Jordan Joplin, 32, was indicted Friday by a Ketchikan grand jury on additional charges of first-degree and second-degree murder in the March death of Dr. Eric Garcia, the Ketchikan district attorney’s office said in a statement. Joplin has already faced first-degree theft charges since April linked to the items taken from Garcia’s home.

Joplin had asked that Ketchikan police make a welfare check on Garcia at his Summit Terrace home on March 27, according to a criminal complaint written by Sgt. Robert L. Cheatam. Garcia was found dead inside, although police declined to say how he had been killed.

At the time of the welfare check Joplin had Garcia’s truck, in addition to keys for it and the home. Police also discovered signs that a computer, as well as numerous other goods, were no longer at the residence.

“Robert Jackson, a close friend of Dr. Garcia’s and the owner of a local real estate company has informed JPD that Dr. Garcia possessed, in his home, a collection of gold and coins estimated to be valued at approximately $500,000,” Cheatam wrote. “He stated that he had personally carried the gold into Dr. Garcia’s home and locked them in a closed under a set of stairs at Dr. Garcia’s request. It was observed by officers that the gold and coins were no longer in the residence.”

Other items, including Garcia’s wallet and cellphone, expensive bottles of spirit alcohol and a collection of 20 to 30 watches each worth roughly $2,000 to $8,000, were also missing from the home. The residence’s alarm system was disabled, and its control box was missing.

When Joplin spoke with police, he said that he had last seen Garcia alive on March 16 during a visit to Ketchikan, then departed on March 17. Cheatam said he didn’t mention having shipped any goods out of Ketchikan.

Investigators found a receipt in Garcia’s truck for Joplin shipping three containers, described as containing more than 4,400 pounds of “used household goods and personal affects,” with the company AML via Lynden Transport to an address in Maple Valley, Wash.
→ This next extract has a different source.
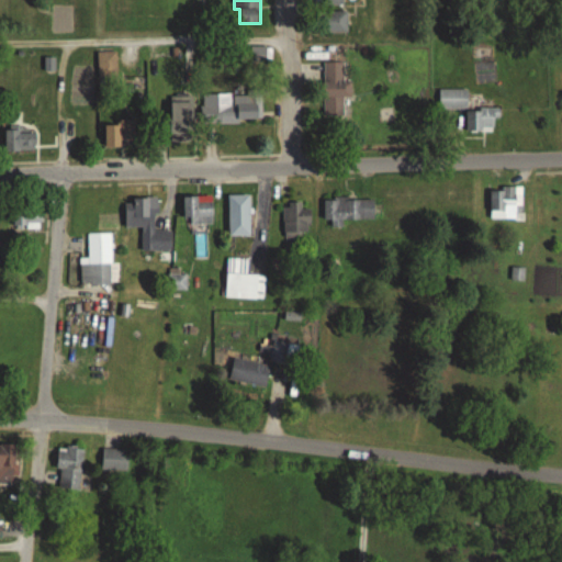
[(321,11),(321,32),(347,32),(347,12),(321,11)]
That led police to check surveillance footage at AML.

“This footage shows Mr. Joplin using Dr. Garcia’s truck (the one that he was observed possessing and the one in which the receipt was located) to make four trips to the shipping location,” Cheatam wrote. “Dr. Garcia was not in the truck with Mr. Joplin.”

After obtaining a search warrant for the containers, Port of Seattle police found some of the watches and coins from Garcia’s home, “high-value distilled spirits,” a desktop monitor, two laptop computers and a tablet among other items.

An examination of Garcia’s bank accounts showed that by March 30, nearly $37,000 in funds had been transferred from them to accounts belonging to Joplin and a woman identified as Kristin Cowles-Nelson. No criminal charges against Cowles-Nelson were listed in Alaska court records Friday afternoon.

Josh Dossett, Ketchikan’s deputy police chief, said no charges against Cowles-Nelson were immediately pending. He referred further questions to the district attorney’s office.

Joplin’s bail was initially set at $200,000 after Cheatam asked for “considerable bail” in the case, describing him as a flight risk.

According to the district attorney’s office, Joplin is scheduled to be arraigned in Ketchikan Superior Court on Monday.